Oder anders gefragt:
Wie benutze ich die interne Quittierung des OP 73 in der Meldeverarbeitung?
Die Triggervariable für SPS-Quittierung geht doch nicht für OP-Quittierung.?
Bitte kleines Beispiel!!!!!!!!!


----------



## Ralle (15 Januar 2007)

Es gibt zwei Triggervariablen zur Quittierung von Störungen, einmal OP-Quitt, das ist die die das OP nutzt und dann SPS-Quitt, diese kann von der SPS aus genutzt werden um eine Meldung zuu quittieren. Die Quittierbitts (zumindestens das für die SPS-Quittierung) müssen in WinCCflex mit angelegt werden.


----------



## Grimsey (16 Januar 2007)

Also soweit ich weiß kann man im Flexible als Triggervariable nur Wörter definieren.
Habe einen Kollegen der auch darüber gestolpert ist. Meines Wissens nach ist es nicht möglich, eine Bitvariable als Triggervariable für eine Fehlermeldung zu definieren.
Bei den Wortvariablen ist dann noch zusätzlich noch das Low- und Highbyte vertauscht, genau wie in ProTool(???hat sich das eigentlich mal geändert, weiß da jemand was???).

MFG


----------



## GeroldT (16 Januar 2007)

*Quittieren*

Hallo,
ich habe beim OP77B ein Quittierproblem.
Ich habe in der Anlage einen Quittiertaster und will damit auch die Alarme auf dem OP77B quittieren. Sollte eigentlich über diese Quittiervariable Schreiben funktionieren. Egal was ich hier im WInCC Flex unter Bitmeldungen EIgenschaften eintrage (Word-Variable, Bit-Variable, Doppelwort,...), ich bekomme immer nur "Invalid Value".
Das Anzeigen der Alarme funktioniert schon sehr gut, nur das doppelte Quittieren (einmal über den Taster, einmal vom Panel) ist sehr unschön. Kann mir hier jemand helfen, wie die blöde Quittiervariable auszusehen hat.

LiGru
Gerold


----------



## Ralle (16 Januar 2007)

Ja, das sind zwar Wortvariablen, aber je ein Bit ist dann Störung, ein anderes die SPS-Quittierung. Hab das mal für ein MP hochgeladen, hoffe es ist bei deinem genauso (denke ich jedenfalls). Für die Störung legst du eine Variable Wort an. In einem Byte stehen die Störbits, in dem anderen die SPS-Quitt-Bits. Zusätzlich legst du noch eine Variable OP-Quitt an, Word,  Länge so, daß alle OP-Quitt-Bits dort hineinpassen, für 10 Störmeldeworte mit 80 Störungen, also Länge 10.
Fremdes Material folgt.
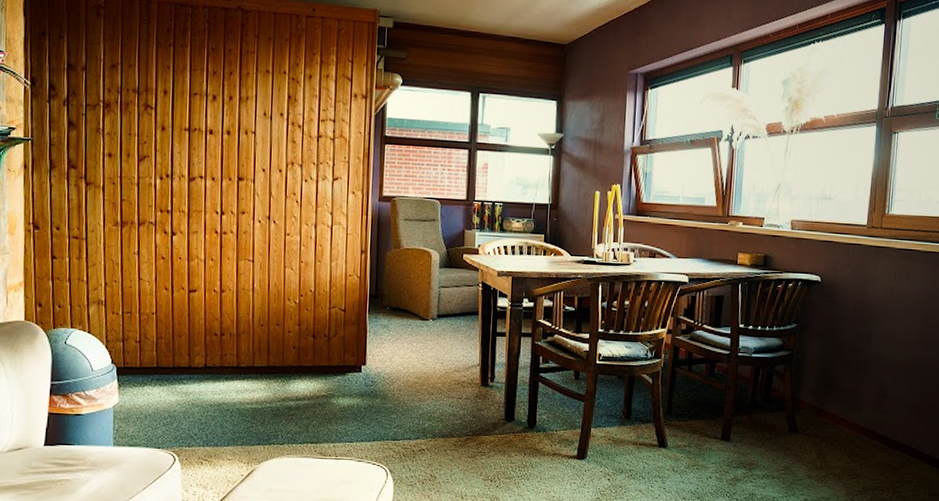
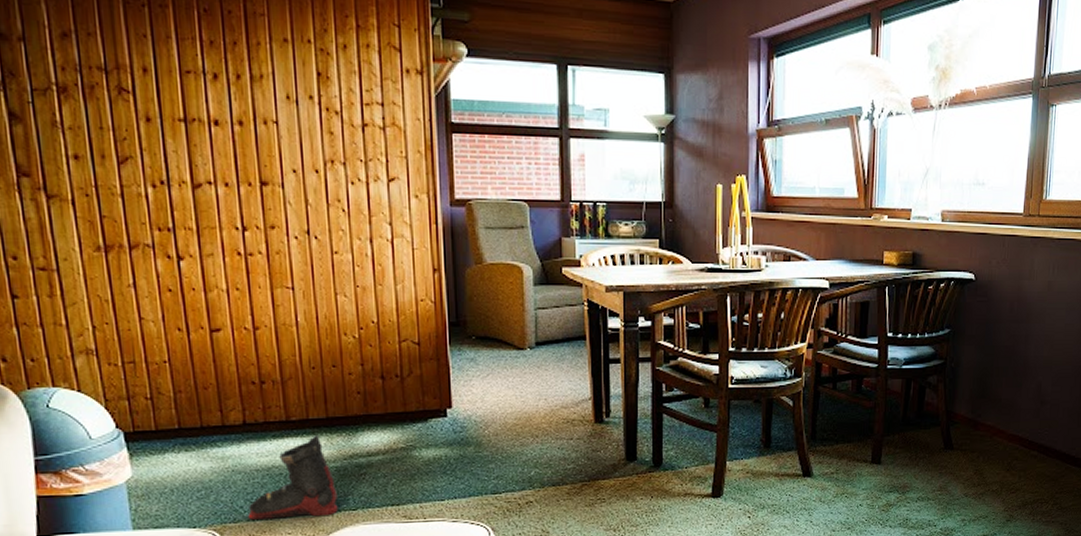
ski boot: none [199,379,270,448] -> present [248,434,338,520]

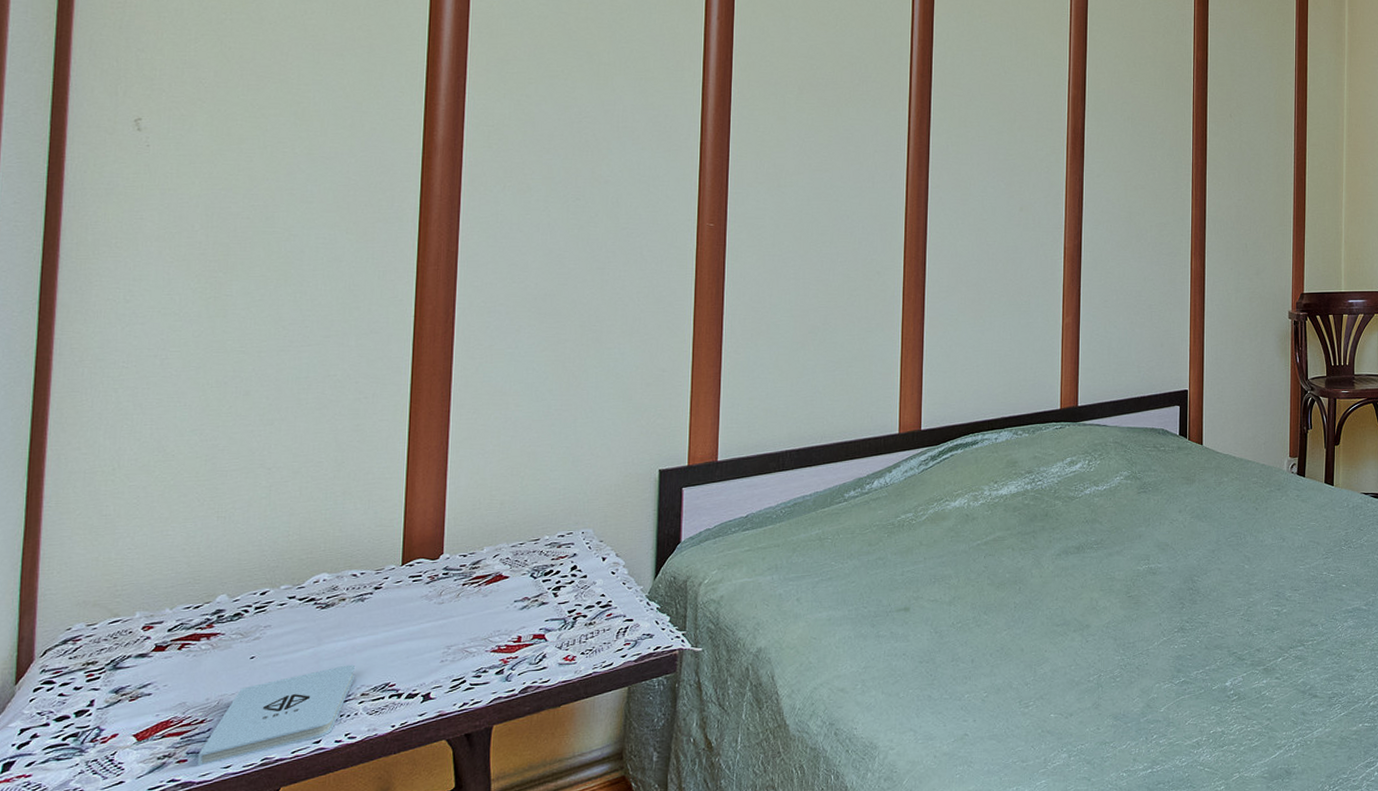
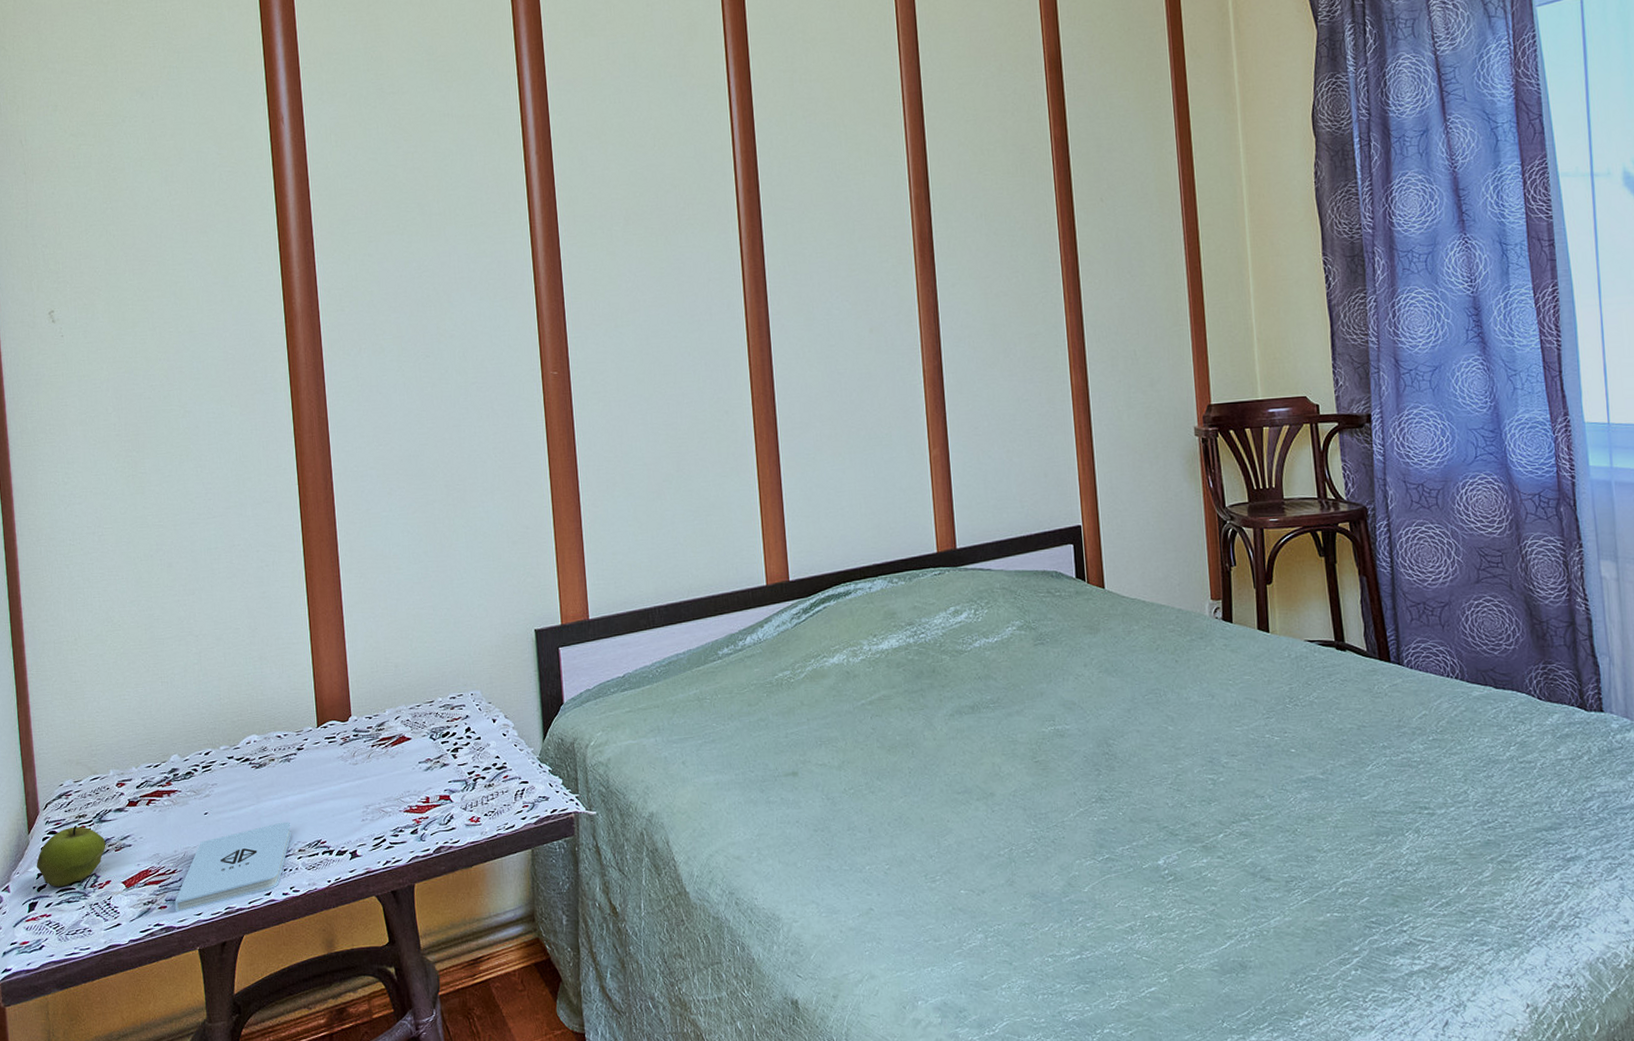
apple: none [20,674,118,744] -> present [36,825,106,888]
Ich hatte damals auch gehofft, daß es bei WinCCFlex etwas übersichtlicher wird, als bei Protool, aber da lag ich wohl voll daneben, genauso wie Siemens mit seinem WinCCFlex :twisted:. 

Hoffe, die Bilder helfen dir etwas bei der Übersicht.

PS: Wenn du die Bilder nicht erkennen kannst, mußt du das Explorerfenster größerziehen, mein Firefox skaliert sie jedenfalls und sie werden bei zu kleinem Fenster unleserlich.


----------



## Ralle (16 Januar 2007)

Hier noch ein Bild hinterher.


----------



## GeroldT (16 Januar 2007)

*Danke*

Haut jetzt hin, find das System reichlich kompliziert und typisch "Siemens"!

Das WinCC Flex find ich ist ein "F....", obwohl ich wirklich einen schnellen Rechner mit viel Speicher habe, ist es langsam wie in der Steinzeit der Computertechnik. Ich finde das .Net wirklich entbehrlich!

Dankeschön für die schnelle Hilfe!

Gerold


----------



## krawallo2907 (16 Januar 2007)

Hy
Habe immer noch ein Verständnisproblem.
Die Triggervariable für SPS Quitt hab ich angelegt und das Funktioniert auch.Bei Setzen des SPS Quitt wird die Störmeldung zurückgesetzt und in der SPS setze ich auch den Störmeldemerker zurück.
Muß Ich für den OP-Quitt nochmals alle Störungen neu diffinieren oder wie geht das?
Sorry aber ich bin leider kein guter Querdenker.Brauche manchmal etwas länger.


----------